One of the main concerns of the district was the drop of Longbranch Elementary from Exemplary to Academically Acceptable and a classification or coding error at Baxter Elementary.

“We do have an appeal for Longbranch and Baxter Elementary due to campus coding errors of the student expectation levels for the 4th grade SDAA writing test,” said Kennedy. “If TEA grants the appeals, we anticipate Longbranch’s rating to increase to a Recognized status. Baxter, however, will remain Recognized.”

Kennedy said MISD did receive an accurate rating in 2007 according to Texas Education Agency’s state accountability rating system, rules and regulations.

But he also said the district was already at work to pull those ratings up.

“In addition to our current instructional interventions such as staff development training, curriculum alignment and benchmarking, Midlothian ISD has a new data analysis system (INOVA) to help us analyze our data, identify our weaknesses, and adapt our instructional strategies for every student,” said Kennedy. “The campus/district will utilize this system to develop and target instructional strategies to provide interventions within the classroom setting and before/after school.”

Kennedy felt students and teachers had worked hard on TAKS but there was room for improvement.

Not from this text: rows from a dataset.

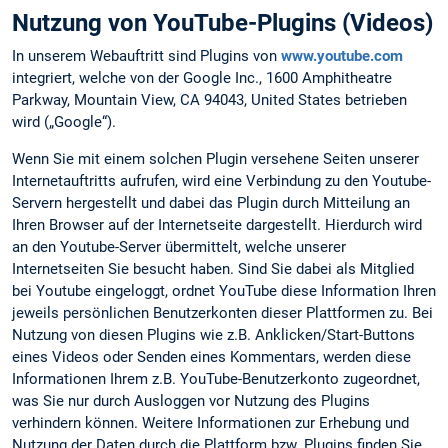
Nutzung von YouTube-Plugins (Videos)
In unserem Webauftritt sind Plugins von
www.youtube.com
integriert, welche von der Google Inc., 1600 Amphitheatre
Parkway, Mountain View, CA 94043, United States betrieben
wird („Google“).
Wenn Sie mit einem solchen Plugin versehene Seiten unserer
Internetauftritts aufrufen, wird eine Verbindung zu den Youtube-
Servern hergestellt und dabei das Plugin durch Mitteilung an
Ihren Browser auf der Internetseite dargestellt. Hierdurch wird
an den Youtube-Server übermittelt, welche unserer
Internetseiten Sie besucht haben. Sind Sie dabei als Mitglied
bei Youtube eingeloggt, ordnet YouTube diese Information Ihren
jeweils persönlichen Benutzerkonten dieser Plattformen zu. Bei
Nutzung von diesen Plugins wie z.B. Anklicken/Start-Buttons
eines Videos oder Senden eines Kommentars, werden diese
Informationen Ihrem z.B. YouTube-Benutzerkonto zugeordnet,
was Sie nur durch Ausloggen vor Nutzung des Plugins
verhindern können. Weitere Informationen zur Erhebung und
Nutzung der Daten durch die Plattform bzw. Plugins finden Sie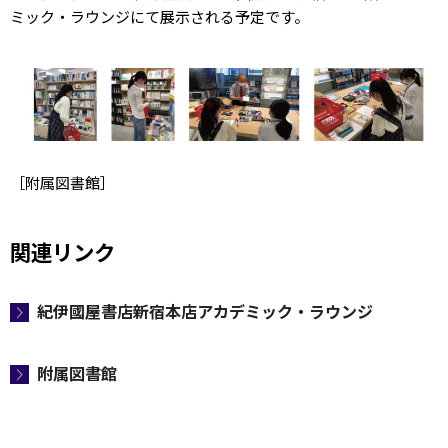
ミック・ラウンジにて展示される予定です。
［附属図書館］
関連リンク
紀伊國屋書店新宿本店アカデミック・ラウンジ
附属図書館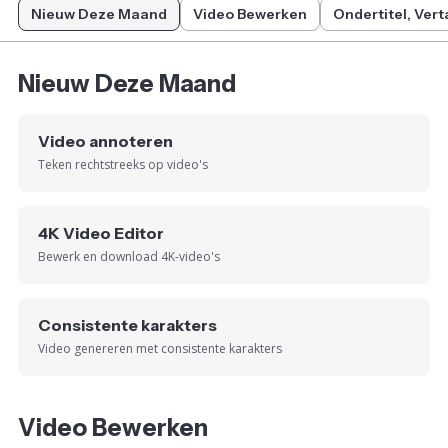
Nieuw Deze Maand
Video Bewerken
Ondertitel, Vert
Nieuw Deze Maand
Video annoteren
Teken rechtstreeks op video's
4K Video Editor
Bewerk en download 4K-video's
Consistente karakters
Video genereren met consistente karakters
Video Bewerken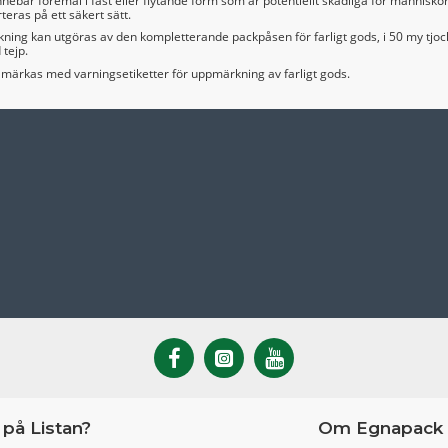
innebär föremål i fast eller flytande form som är potentiellt skadliga för människ
teras på ett säkert sätt.
ning kan utgöras av den kompletterande packpåsen för farligt gods, i 50 my tjo
 tejp.
 märkas med varningsetiketter för uppmärkning av farligt gods.
på Listan?
Om Egnapack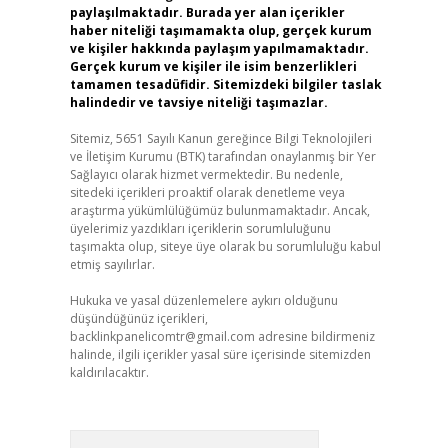
paylaşılmaktadır. Burada yer alan içerikler
haber niteliği taşımamakta olup, gerçek kurum
ve kişiler hakkında paylaşım yapılmamaktadır.
Gerçek kurum ve kişiler ile isim benzerlikleri
tamamen tesadüfidir. Sitemizdeki bilgiler taslak
halindedir ve tavsiye niteliği taşımazlar.
Sitemiz, 5651 Sayılı Kanun gereğince Bilgi Teknolojileri
ve İletişim Kurumu (BTK) tarafından onaylanmış bir Yer
Sağlayıcı olarak hizmet vermektedir. Bu nedenle,
sitedeki içerikleri proaktif olarak denetleme veya
araştırma yükümlülüğümüz bulunmamaktadır. Ancak,
üyelerimiz yazdıkları içeriklerin sorumluluğunu
taşımakta olup, siteye üye olarak bu sorumluluğu kabul
etmiş sayılırlar.
Hukuka ve yasal düzenlemelere aykırı olduğunu
düşündüğünüz içerikleri,
backlinkpanelicomtr@gmail.com
adresine bildirmeniz
halinde, ilgili içerikler yasal süre içerisinde sitemizden
kaldırılacaktır.
Arama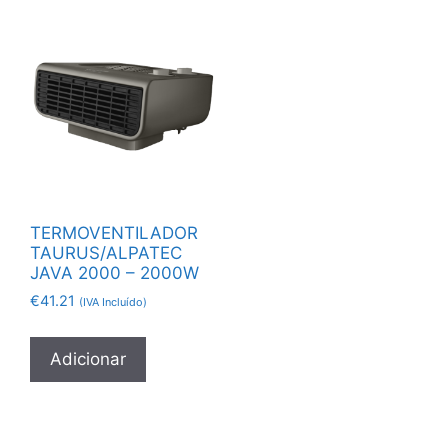
TERMOVENTILADOR
TAURUS/ALPATEC
JAVA 2000 – 2000W
€
41.21
(IVA Incluído)
Adicionar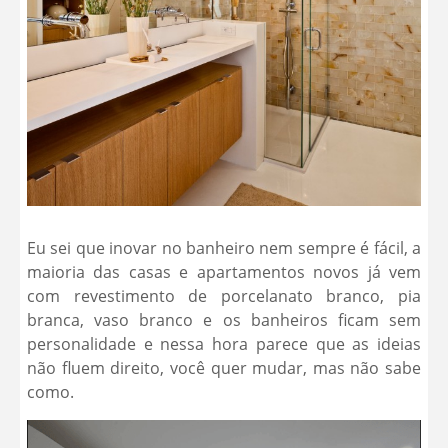
Eu sei que inovar no banheiro nem sempre é fácil, a
maioria das casas e apartamentos novos já vem
com revestimento de porcelanato branco, pia
branca, vaso branco e os banheiros ficam sem
personalidade e nessa hora parece que as ideias
não fluem direito, você quer mudar, mas não sabe
como.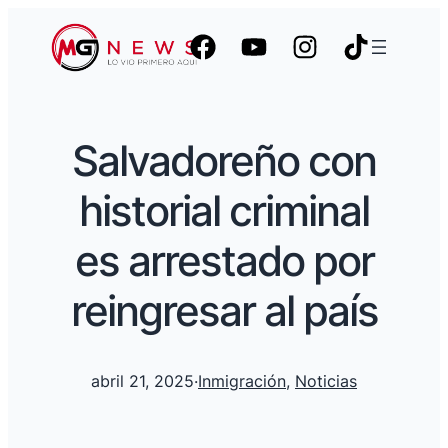
Salvadoreño con
historial criminal
es arrestado por
reingresar al país
abril 21, 2025
·
Inmigración
, 
Noticias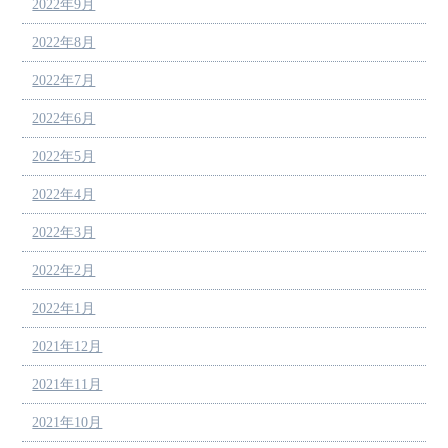
2022年9月
2022年8月
2022年7月
2022年6月
2022年5月
2022年4月
2022年3月
2022年2月
2022年1月
2021年12月
2021年11月
2021年10月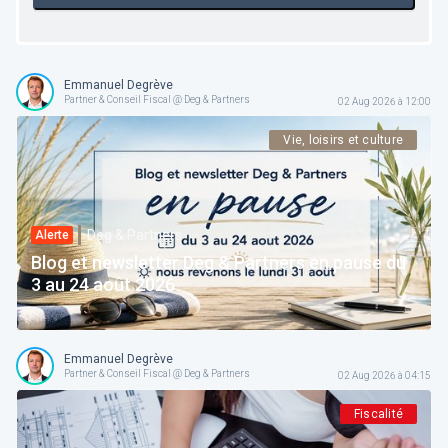
Emmanuel Degrève
Partner & Conseil Fiscal @ Deg & Partners
02 Aug 2026 à 12:00
Vie, loisirs et culture
Deg & Partners
Alerte
Blog et newsletter Deg & Partners en pause du
3 au 24 août 2026
Emmanuel Degrève
Partner & Conseil Fiscal @ Deg & Partners
02 Aug 2026 à 04:15
Fiscalité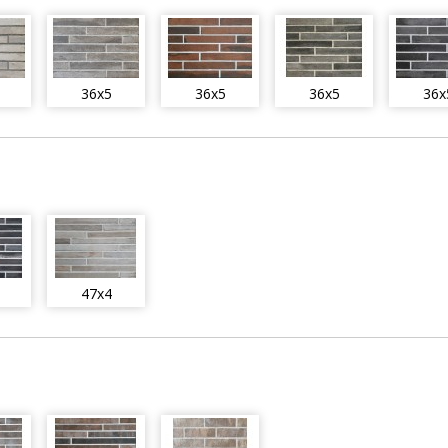
36x5
36x5
36x5
36x
47x4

A career educator, Kennedy recognizes the importance of grades but he also knows the weaknesses of testing and ranking a student or a school district.

“The system has become extremely complicated and the passing standards will continue to increase,” said Kennedy. “As a result, most districts find themselves Academically Acceptable even when most of their campuses are Recognized or Exemplary.”

Like any report card, TEA rankings are a reflection on students, teachers and the district as a whole.

State rankings are closely watched by communities. Families use this ranking when looking to move to an area. The state even has a program that gives teachers bonuses through the state’s Texas Educator Excellence Grants program.

MISD has detailed state testing data and scores for subjects, grades and schools at www.midlothian-isd.net.

TEA has provided a 2007 Frequently Asked Questions to help parents understand the sophisticated accountability system www.tea.state.tx.us/perfreport/account/2007/faq.html.